Yes. Most of it goes down the drain. The salt seasons the potatoes all the way through, not just the surface. Under-salted boiling water is the #1 reason roasted potatoes taste flat.

Can I use another oil?

Avocado oil works great (higher smoke point). Duck fat or goose fat makes them richer but heavier. Avoid regular olive oil — it smokes at 450°F.

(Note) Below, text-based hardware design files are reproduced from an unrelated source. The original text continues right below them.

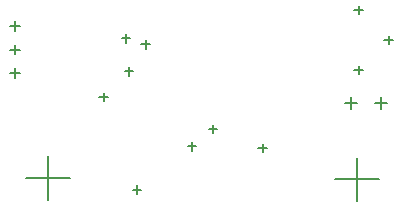
<source format=gbr>
G04*
G04 #@! TF.GenerationSoftware,Altium Limited,Altium Designer,25.3.3 (18)*
G04*
G04 Layer_Color=128*
%FSLAX44Y44*%
%MOMM*%
G71*
G04*
G04 #@! TF.SameCoordinates,BFC568DA-C1B5-42DE-8167-96A376B3F609*
G04*
G04*
G04 #@! TF.FilePolarity,Positive*
G04*
G01*
G75*
%ADD12C,0.1270*%
D12*
X682540Y1059180D02*
X719540D01*
X701040Y1040680D02*
Y1077680D01*
X407480Y1149173D02*
X415480D01*
X411480Y1145173D02*
Y1153173D01*
X407480Y1169173D02*
X415480D01*
X411480Y1165173D02*
Y1173173D01*
X407480Y1189173D02*
X415480D01*
X411480Y1185173D02*
Y1193173D01*
X420920Y1060450D02*
X457920D01*
X439420Y1041950D02*
Y1078950D01*
X716260Y1123950D02*
X726460D01*
X721360Y1118850D02*
Y1129050D01*
X690860Y1123950D02*
X701060D01*
X695960Y1118850D02*
Y1129050D01*
X698560Y1151890D02*
X706060D01*
X702310Y1148140D02*
Y1155640D01*
X723960Y1177290D02*
X731460D01*
X727710Y1173540D02*
Y1181040D01*
X698560Y1202690D02*
X706060D01*
X702310Y1198940D02*
Y1206440D01*
X482854Y1129030D02*
X489966D01*
X486410Y1125474D02*
Y1132586D01*
X501904Y1178560D02*
X509016D01*
X505460Y1175004D02*
Y1182116D01*
X518414Y1173480D02*
X525526D01*
X521970Y1169924D02*
Y1177036D01*
X617474Y1085850D02*
X624586D01*
X621030Y1082294D02*
Y1089406D01*
X504444Y1150620D02*
X511556D01*
X508000Y1147064D02*
Y1154176D01*
X557784Y1087120D02*
X564896D01*
X561340Y1083564D02*
Y1090676D01*
X575474Y1102083D02*
X582586D01*
X579030Y1098527D02*
Y1105639D01*
X511048Y1050544D02*
X518160D01*
X514604Y1046988D02*
Y1054100D01*
M02*

</source>
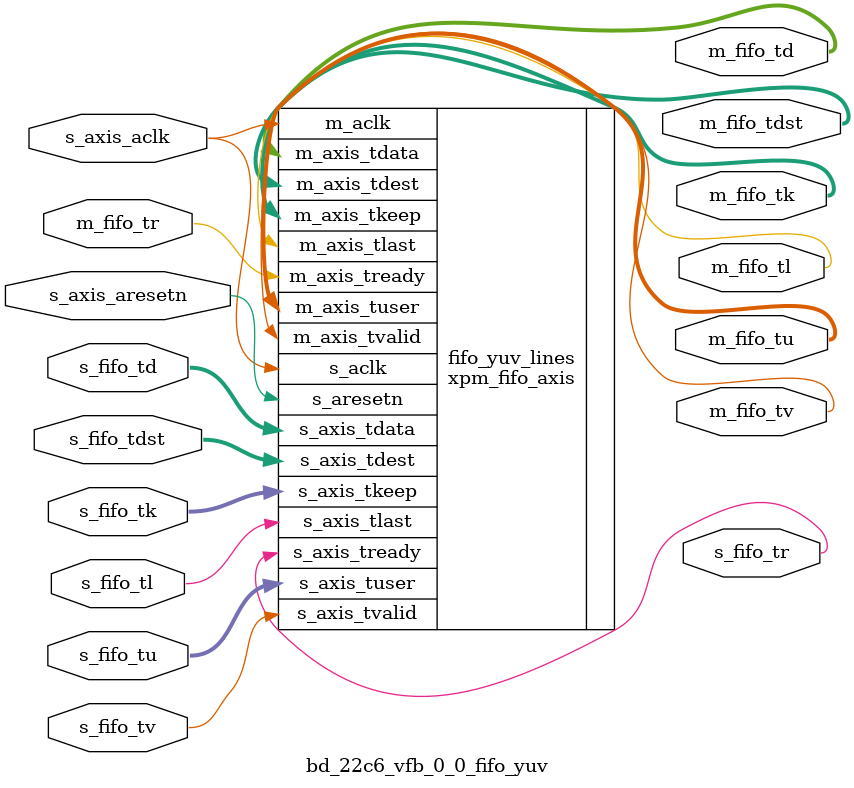
<source format=v>
`timescale 1ps/1ps
module bd_22c6_vfb_0_0_fifo_yuv (
  input            s_axis_aclk    ,

  input         s_axis_aresetn ,
  output    s_fifo_tr      ,
  input     s_fifo_tv      ,
  input      [64-1:0]  s_fifo_td      ,
  input      [96-1:0]  s_fifo_tu      ,
  input      [4-1:0] s_fifo_tdst      ,
  input      [8-1:0] s_fifo_tk      ,
  input      s_fifo_tl      ,
  input     m_fifo_tr      ,
  output     m_fifo_tv      ,
  output   [64-1:0]   m_fifo_td      ,
  output   [4-1:0] m_fifo_tdst ,
  output   [96-1:0]  m_fifo_tu      ,
  output    [8-1:0] m_fifo_tk      ,
  output      m_fifo_tl      
);

xpm_fifo_axis#(
      .CLOCKING_MODE("common_clock"), // String
      .ECC_MODE("no_ecc"),            // String
      .FIFO_DEPTH(16),              // DECIMAL
      .FIFO_MEMORY_TYPE("distributed"),      // String
      .PACKET_FIFO("false"),          // String
      .PROG_EMPTY_THRESH(10),         // DECIMAL
      .PROG_FULL_THRESH(123),          // DECIMAL
      .RD_DATA_COUNT_WIDTH(1),        // DECIMAL
      .RELATED_CLOCKS(0),             // DECIMAL
      .SIM_ASSERT_CHK(0),             // DECIMAL; 0=disable simulation messages, 1=enable simulation messages
      .TDATA_WIDTH(64),               // DECIMAL
      .TDEST_WIDTH(4),                // DECIMAL
      .TUSER_WIDTH(96),                // DECIMAL
      .USE_ADV_FEATURES("1000"),      // String
      .WR_DATA_COUNT_WIDTH(1)         // DECIMAL
 ) fifo_yuv_lines(
  .s_aresetn         (s_axis_aresetn ),
  .m_aclk            (s_axis_aclk    ),
  .s_aclk            (s_axis_aclk    ),
  .s_axis_tready     (s_fifo_tr      ),
  .s_axis_tvalid     (s_fifo_tv      ),
  .s_axis_tdata      (s_fifo_td      ),
  .s_axis_tuser      (s_fifo_tu      ),
  .s_axis_tdest      (s_fifo_tdst      ),
  .s_axis_tkeep      (s_fifo_tk      ),
  .s_axis_tlast      (s_fifo_tl      ),
  .m_axis_tready     (m_fifo_tr      ),
  .m_axis_tvalid     (m_fifo_tv      ),
  .m_axis_tdata      (m_fifo_td      ),
  .m_axis_tdest      (m_fifo_tdst     ),
  .m_axis_tuser      (m_fifo_tu      ),
  .m_axis_tkeep      (m_fifo_tk      ),
  .m_axis_tlast      (m_fifo_tl      )
);
endmodule

</source>
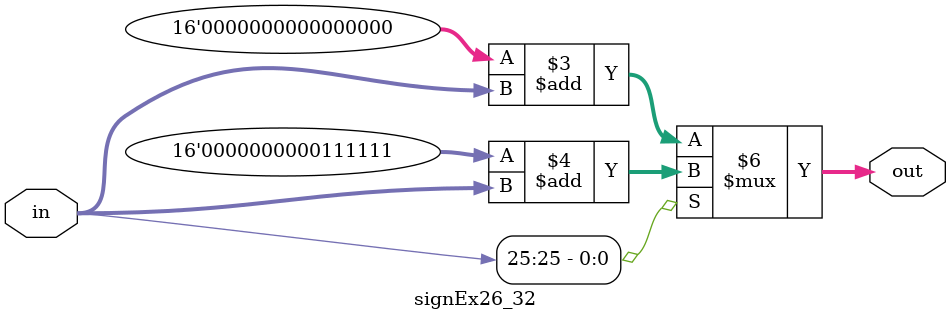
<source format=v>
/***************************************************
 * Modulo: signEx26_32
 * Projeto: mips32
 * Descrição: Extende o sinal de um numero de 26 para
 * 32 bits.
 ***************************************************/
 module signEx26_32(in, out);
		input[25:0] in;
		output[31:0] out;
		reg[31:0] out;
		
		always @(in)
		begin
			if(in[25] == 1'b0) begin
				out <= 16'b000000 + in;
			end
			else begin
				out <= 16'b111111 + in; 
			end
			
		end
endmodule
</source>
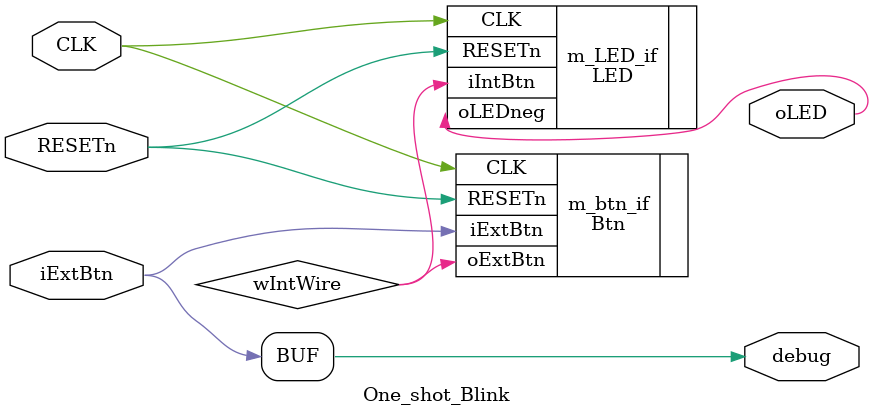
<source format=v>
module One_shot_Blink(
  input wire CLK,
  input wire RESETn,
  input wire iExtBtn,
  output wire debug,
  output wire oLED
);
assign debug = iExtBtn;
  wire wIntWire;
  Btn m_btn_if(
    .CLK (CLK),
    .RESETn (RESETn),
    .iExtBtn (iExtBtn),
    .oExtBtn (wIntWire)
  );
  LED m_LED_if(
    .CLK (CLK),
    .RESETn (RESETn),
    .iIntBtn (wIntWire),
    .oLEDneg (oLED)
  );

endmodule
</source>
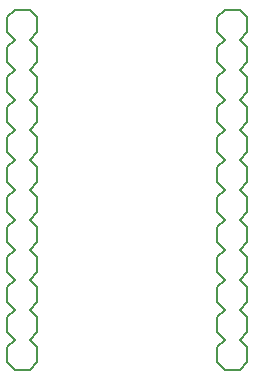
<source format=gbo>
G75*
G70*
%OFA0B0*%
%FSLAX24Y24*%
%IPPOS*%
%LPD*%
%AMOC8*
5,1,8,0,0,1.08239X$1,22.5*
%
%ADD10C,0.0080*%
D10*
X000987Y001583D02*
X001237Y001333D01*
X001737Y001333D01*
X001987Y001583D01*
X001987Y002083D01*
X001737Y002333D01*
X001987Y002583D01*
X001987Y003083D01*
X001737Y003333D01*
X001987Y003583D01*
X001987Y004083D01*
X001737Y004333D01*
X001987Y004583D01*
X001987Y005083D01*
X001737Y005333D01*
X001987Y005583D01*
X001987Y006083D01*
X001737Y006333D01*
X001987Y006583D01*
X001987Y007083D01*
X001737Y007333D01*
X001987Y007583D01*
X001987Y008083D01*
X001737Y008333D01*
X001987Y008583D01*
X001987Y009083D01*
X001737Y009333D01*
X001987Y009583D01*
X001987Y010083D01*
X001737Y010333D01*
X001987Y010583D01*
X001987Y011083D01*
X001737Y011333D01*
X001987Y011583D01*
X001987Y012083D01*
X001737Y012333D01*
X001987Y012583D01*
X001987Y013083D01*
X001737Y013333D01*
X001237Y013333D01*
X000987Y013083D01*
X000987Y012583D01*
X001237Y012333D01*
X000987Y012083D01*
X000987Y011583D01*
X001237Y011333D01*
X000987Y011083D01*
X000987Y010583D01*
X001237Y010333D01*
X000987Y010083D01*
X000987Y009583D01*
X001237Y009333D01*
X000987Y009083D01*
X000987Y008583D01*
X001237Y008333D01*
X000987Y008083D01*
X000987Y007583D01*
X001237Y007333D01*
X000987Y007083D01*
X000987Y006583D01*
X001237Y006333D01*
X000987Y006083D01*
X000987Y005583D01*
X001237Y005333D01*
X000987Y005083D01*
X000987Y004583D01*
X001237Y004333D01*
X000987Y004083D01*
X000987Y003583D01*
X001237Y003333D01*
X000987Y003083D01*
X000987Y002583D01*
X001237Y002333D01*
X000987Y002083D01*
X000987Y001583D01*
X007987Y001583D02*
X008237Y001333D01*
X008737Y001333D01*
X008987Y001583D01*
X008987Y002083D01*
X008737Y002333D01*
X008987Y002583D01*
X008987Y003083D01*
X008737Y003333D01*
X008987Y003583D01*
X008987Y004083D01*
X008737Y004333D01*
X008987Y004583D01*
X008987Y005083D01*
X008737Y005333D01*
X008987Y005583D01*
X008987Y006083D01*
X008737Y006333D01*
X008987Y006583D01*
X008987Y007083D01*
X008737Y007333D01*
X008987Y007583D01*
X008987Y008083D01*
X008737Y008333D01*
X008987Y008583D01*
X008987Y009083D01*
X008737Y009333D01*
X008987Y009583D01*
X008987Y010083D01*
X008737Y010333D01*
X008987Y010583D01*
X008987Y011083D01*
X008737Y011333D01*
X008987Y011583D01*
X008987Y012083D01*
X008737Y012333D01*
X008987Y012583D01*
X008987Y013083D01*
X008737Y013333D01*
X008237Y013333D01*
X007987Y013083D01*
X007987Y012583D01*
X008237Y012333D01*
X007987Y012083D01*
X007987Y011583D01*
X008237Y011333D01*
X007987Y011083D01*
X007987Y010583D01*
X008237Y010333D01*
X007987Y010083D01*
X007987Y009583D01*
X008237Y009333D01*
X007987Y009083D01*
X007987Y008583D01*
X008237Y008333D01*
X007987Y008083D01*
X007987Y007583D01*
X008237Y007333D01*
X007987Y007083D01*
X007987Y006583D01*
X008237Y006333D01*
X007987Y006083D01*
X007987Y005583D01*
X008237Y005333D01*
X007987Y005083D01*
X007987Y004583D01*
X008237Y004333D01*
X007987Y004083D01*
X007987Y003583D01*
X008237Y003333D01*
X007987Y003083D01*
X007987Y002583D01*
X008237Y002333D01*
X007987Y002083D01*
X007987Y001583D01*
M02*

</source>
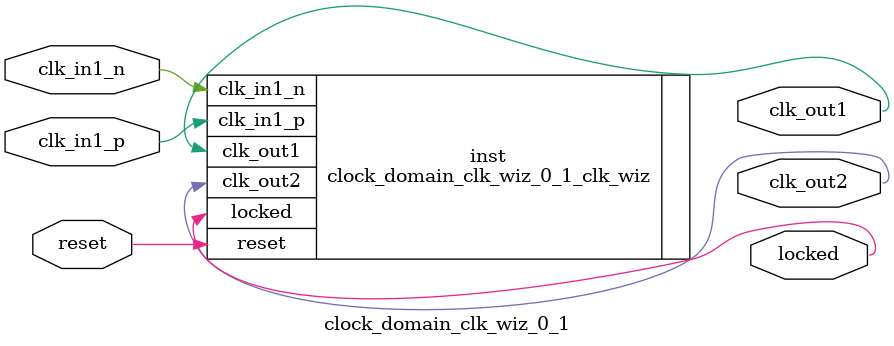
<source format=v>


`timescale 1ps/1ps

(* CORE_GENERATION_INFO = "clock_domain_clk_wiz_0_1,clk_wiz_v6_0_4_0_0,{component_name=clock_domain_clk_wiz_0_1,use_phase_alignment=true,use_min_o_jitter=false,use_max_i_jitter=false,use_dyn_phase_shift=false,use_inclk_switchover=false,use_dyn_reconfig=false,enable_axi=0,feedback_source=FDBK_AUTO,PRIMITIVE=PLL,num_out_clk=2,clkin1_period=5.000,clkin2_period=10.0,use_power_down=false,use_reset=true,use_locked=true,use_inclk_stopped=false,feedback_type=SINGLE,CLOCK_MGR_TYPE=NA,manual_override=false}" *)

module clock_domain_clk_wiz_0_1 
 (
  // Clock out ports
  output        clk_out1,
  output        clk_out2,
  // Status and control signals
  input         reset,
  output        locked,
 // Clock in ports
  input         clk_in1_p,
  input         clk_in1_n
 );

  clock_domain_clk_wiz_0_1_clk_wiz inst
  (
  // Clock out ports  
  .clk_out1(clk_out1),
  .clk_out2(clk_out2),
  // Status and control signals               
  .reset(reset), 
  .locked(locked),
 // Clock in ports
  .clk_in1_p(clk_in1_p),
  .clk_in1_n(clk_in1_n)
  );

endmodule

</source>
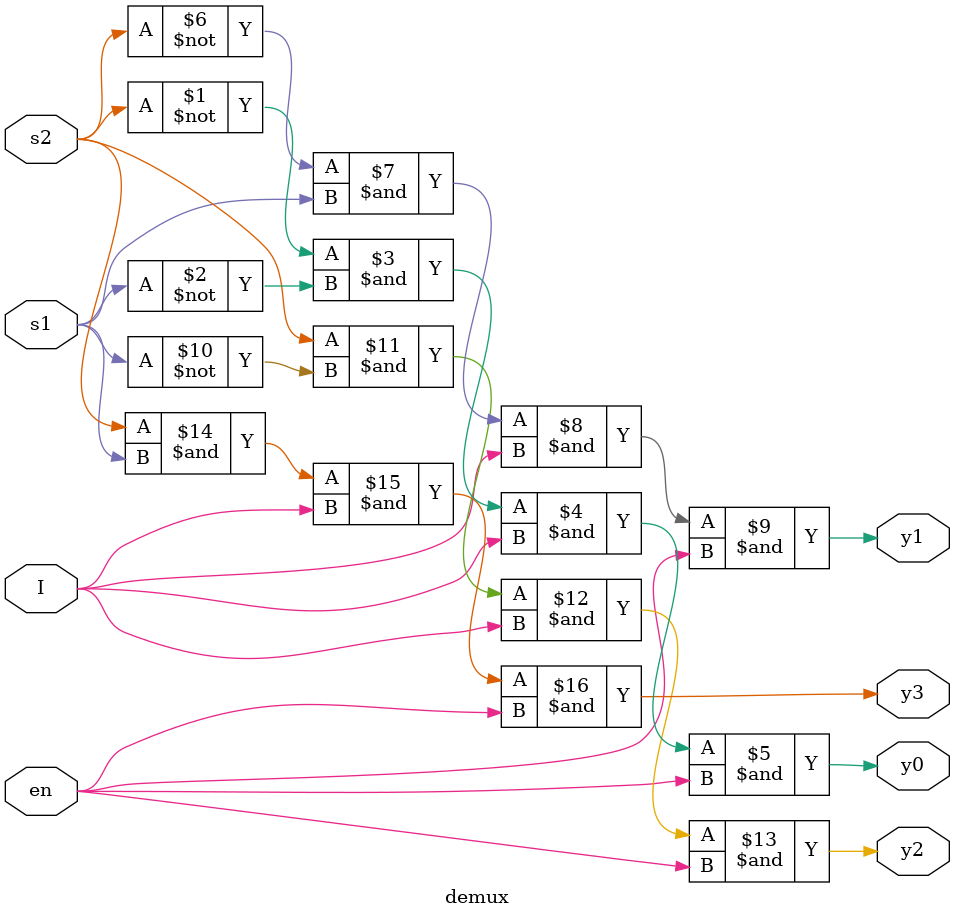
<source format=v>

module demux (s2,s1,I,en,y0,y1,y2,y3);

input s2,s1,I,en;
output y0,y1,y2,y3;

assign y0=(~s2)&(~s1)& I& en;
assign y1=(~s2)& s1& I& en;
assign y2=s2&(~s1)& I & en;
assign y3=s2& s1 & I & en;

endmodule

</source>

Why did my potatoes stick to the pan?

Either the oil wasn't hot enough when the potatoes went in, or you tried to flip them too early. Let them form a crust first — they'll release on their own.

Storage

Refrigerate leftovers in an airtight container for up to 3 days. They won't be as crispy, but they're still good.

Reheating

Spread on a sheet pan in a single layer and reheat at 425°F for 8-10 minutes until the crust re-crisps. Do not microwave — you'll get sad, soft potatoes.

Freezing

Freeze fully cooked potatoes on a sheet pan until solid, then transfer to a freezer bag. Up to 2 months. Reheat from frozen at 425°F for 15-18 minutes.

Make ahead

Boil, drain, and roughen the potatoes up to 4 hours ahead. Spread on a sheet pan and refrigerate uncovered — the surface dries out further, which actually makes them crispier when roasted.

Serve with

Next to a roast chicken. Alongside grilled steak with a green salad. Piled on a plate with nothing else because sometimes that's dinner and nobody's judging. A dollop of sour cream or aioli on the side doesn't hurt.